In both cases, lining up the tracks is fairly simple, you build the bridge and perfect it's function, then lay the track like the bridge isn't there. Once the track is laid, I used a Dremel to cut the tracks at the junction, and since they were secured on both sides, they line up perfectly when either bridge is closed.
The freight yard bridge has hinges that are above the track head so that the track swings away from the cut when you lift the bridge. The track on the opposing side (left) is cut at a slight angle so that it won't clash as the bridge is lifted. Brass aligning pins keep the bridge in perfect alignment at the left side, the hinges do the same on the right side. Note that there are ten tracks on the freight yard bridge, and all of them line up perfectly and the transition onto and off of the bridge is as smooth as regular track.
Mianne power Lift Bridge
Manual Lift Bridge To Freight Yard
Very helpful. Interesting how you manage to align all those tracks. That is an awesome setup. Thanks for the ideas.
The tracks had to be aligned when they were one track, and I then screwed them down near the bridge separation, When they were cut, they were aligned by default.

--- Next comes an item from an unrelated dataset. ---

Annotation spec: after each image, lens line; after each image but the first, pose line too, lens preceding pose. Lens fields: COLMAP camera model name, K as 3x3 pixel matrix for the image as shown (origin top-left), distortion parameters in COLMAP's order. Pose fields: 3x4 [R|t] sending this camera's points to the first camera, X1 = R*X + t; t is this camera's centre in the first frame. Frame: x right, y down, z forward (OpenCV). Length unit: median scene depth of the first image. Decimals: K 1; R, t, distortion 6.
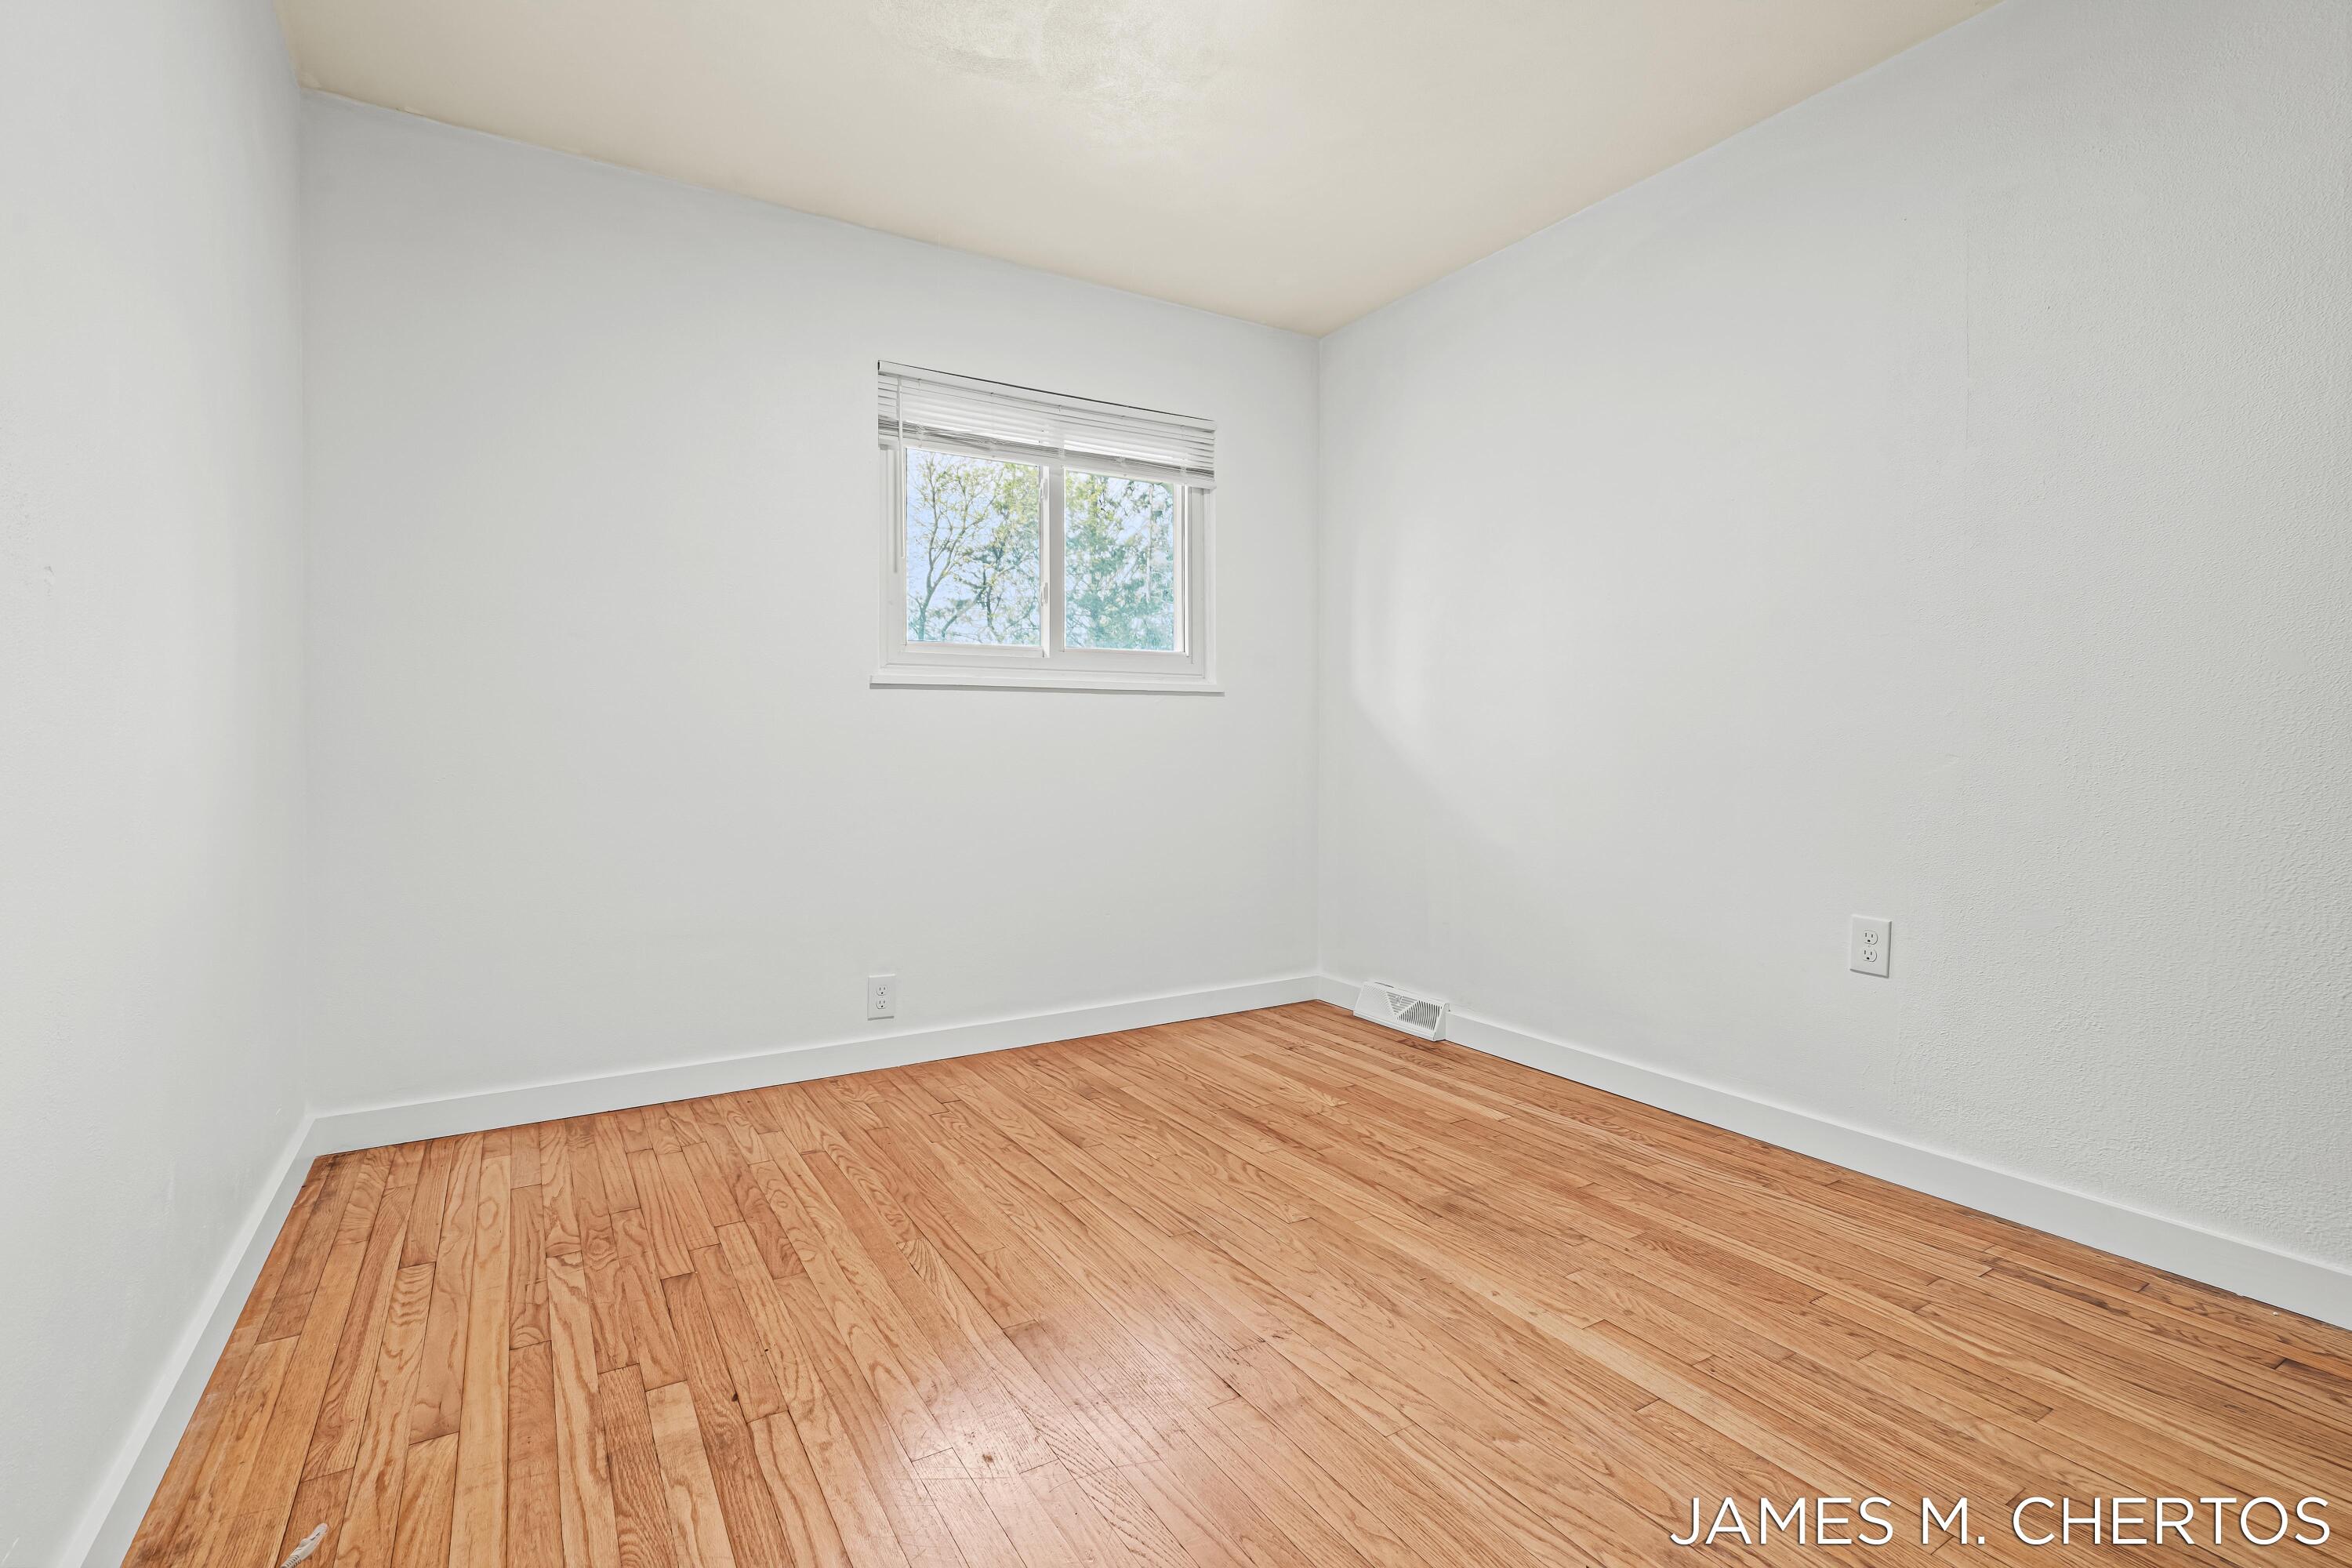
lens RADIAL K [[1072.5, 0, 1158.3], [0, 1072.5, 772.3], [0, 0, 1]] dist [-0.007293, 0.001993]
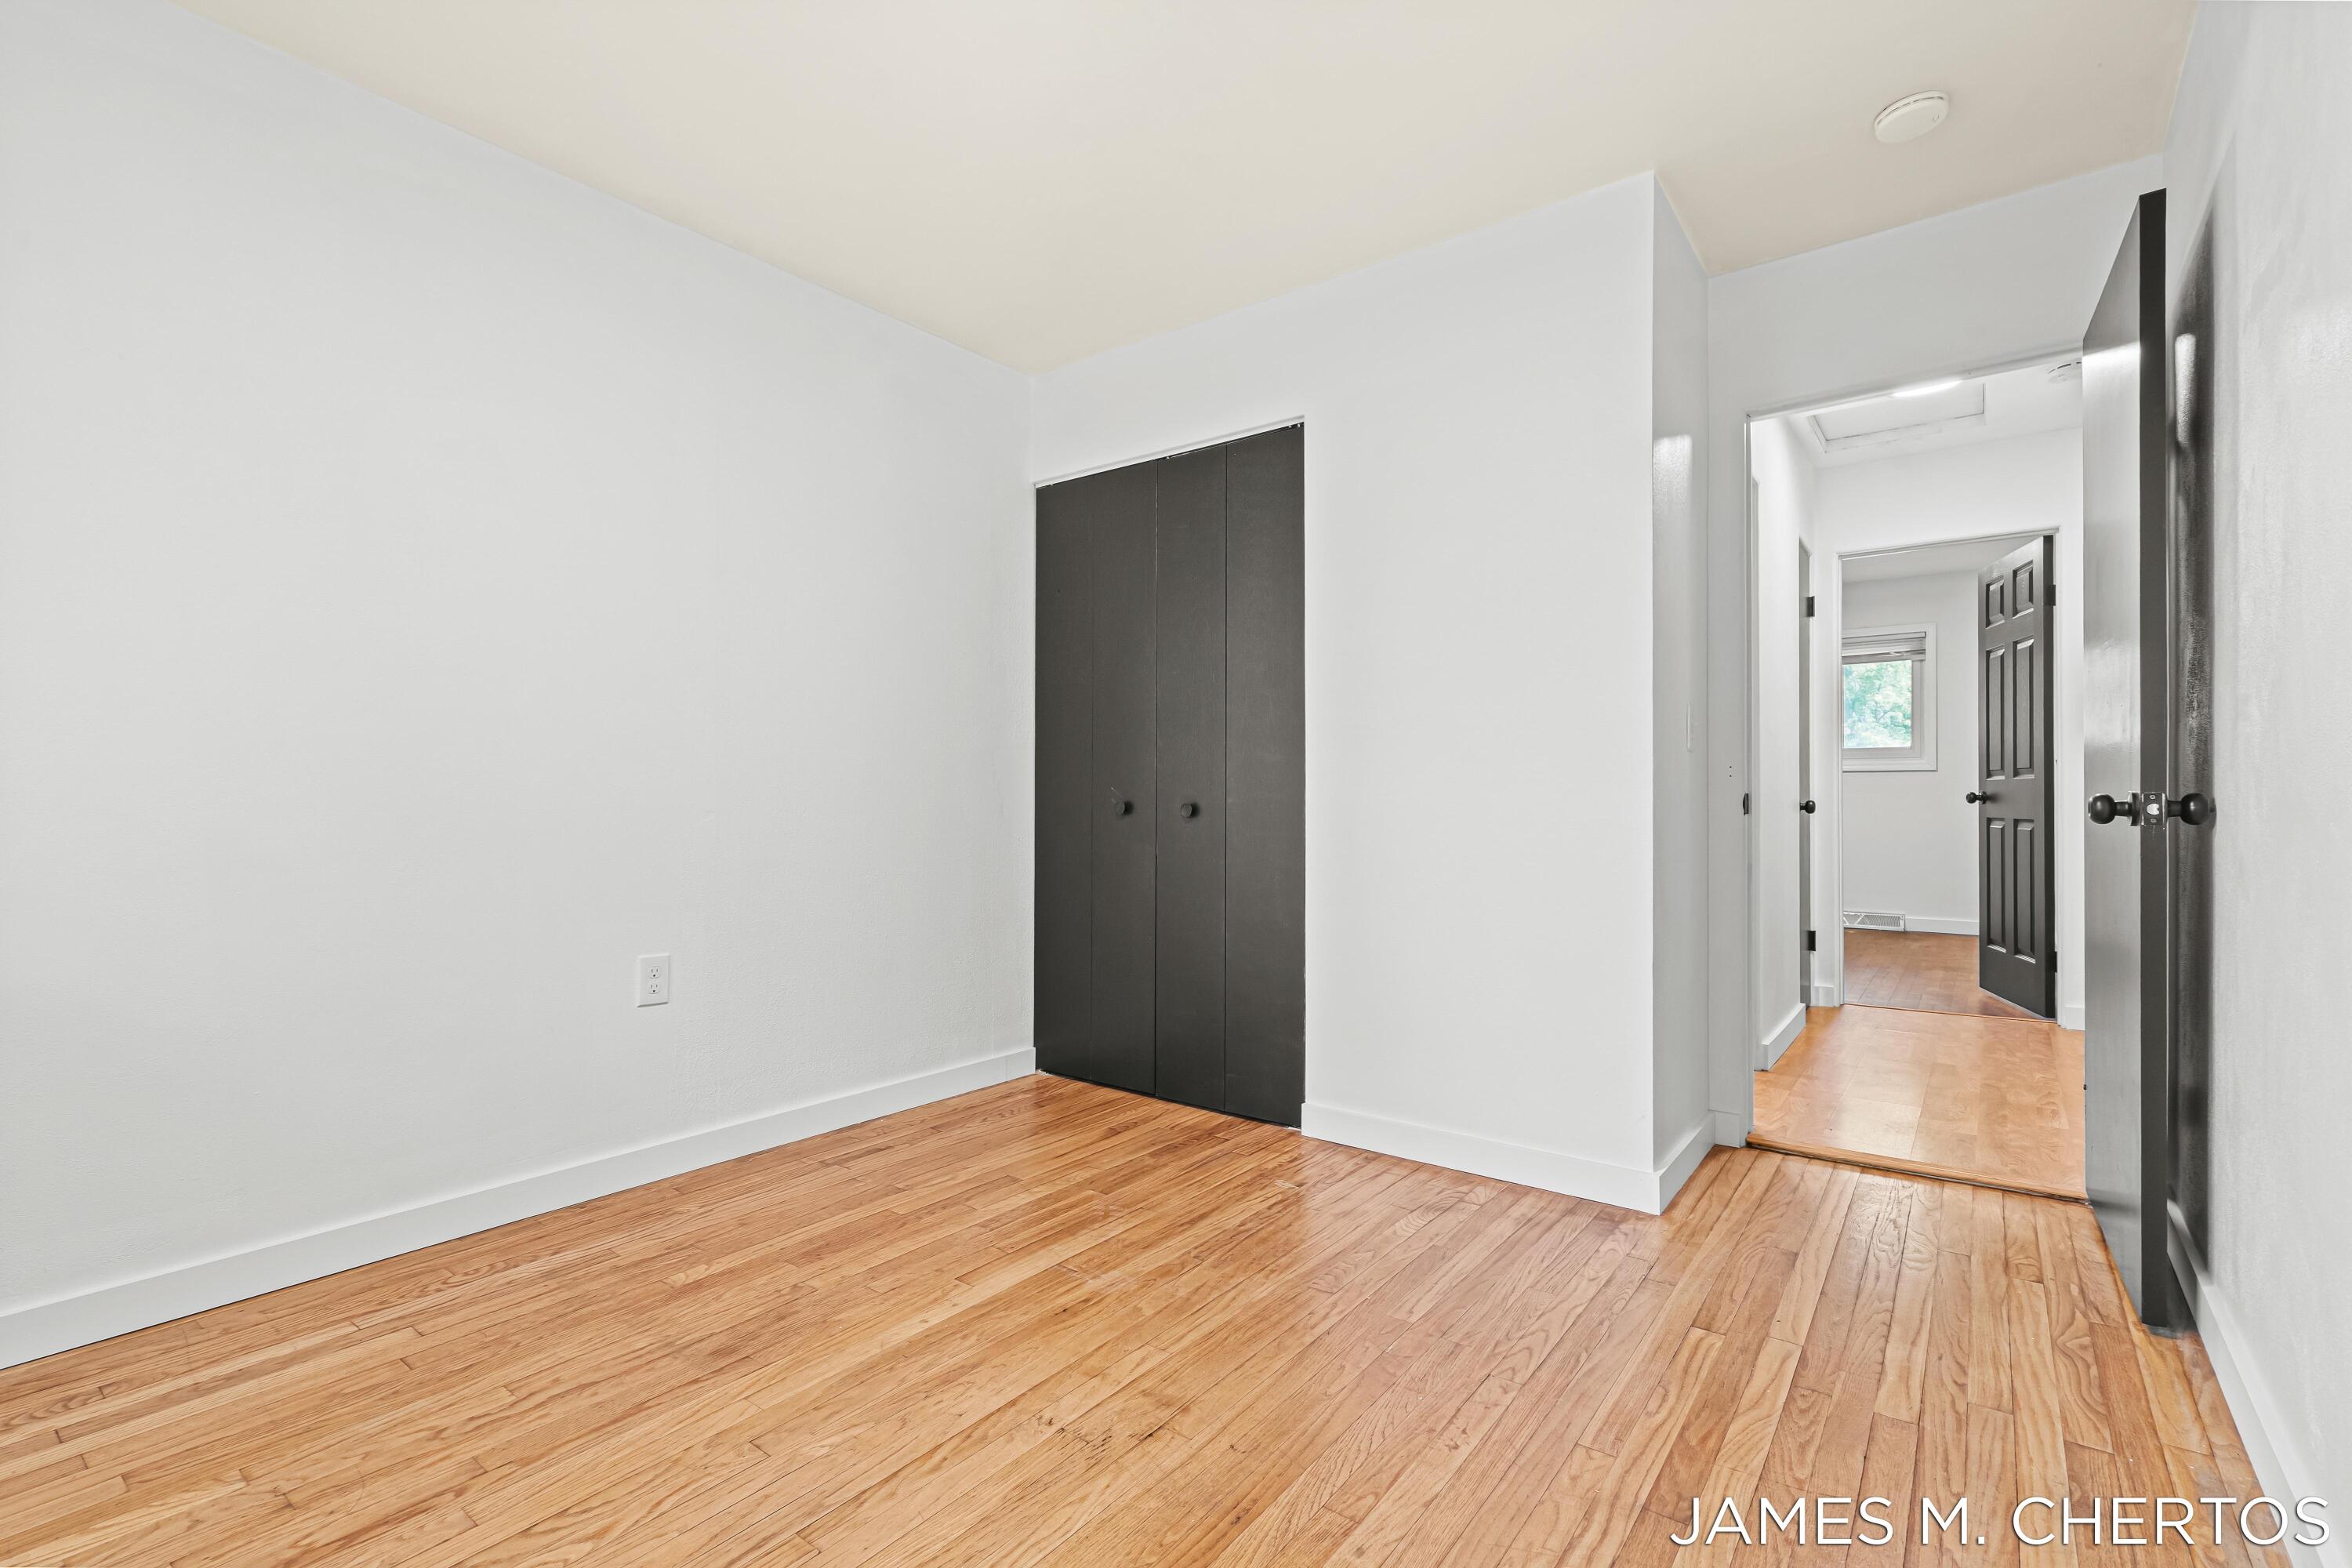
lens RADIAL K [[1072.5, 0, 1158.8], [0, 1072.5, 792.4], [0, 0, 1]] dist [-0.007293, 0.001993]
pose [[-0.362256, 0.002256, 0.932076, -0.680464], [0.026176, 0.999627, 0.007753, -0.038264], [-0.931711, 0.027207, -0.362180, 1.023556]]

On the other end, the hinges keep that part in line, they were laid and cut the same way.
You will notice the .05 thick spacers on the left side of the bridge. The Homasote on the freight yard is a true 1/2" thick and the Baltic Birch multi-ply is 11mm. thick. That gave me about a .05" difference in height, I took the cheap way out when I discovered that issue.
The only thing that remains is adding the contacts on the bridge to bring power to the freight yard. I picked up these spring loaded test contacts to mount on the freight yard side, they'll project about .1" above the mating surface and contact flat plates on the underside of the moving bridge to carry power to the freight yard. That way I don't need any power coming across the floor to power the freight yard.
John, Take a look at this topic lift up bridge I just commented on it, but will show mine again. It is closely based on what mike g. shared here on the Forum using a linear actuator and lifts two bridges separated by 7 inches elevation. IT is rather crude when compared to gunrunnerjohn's but works.
Thank you both GunrunnerJohn and Mark. I think I got the power transfer solved. I’ll probably go with a piano hinge deal. Now I’ll need a bridge.
Yeah looking at it up closer looks even more unrealistic. If the sections are one piece will probably make more realistic.
I did have another plan but I found these metal bridges new in a box 4 for $25. I thought I can use these type bridges as an alternative to a full bridge. I am going with a full bridge.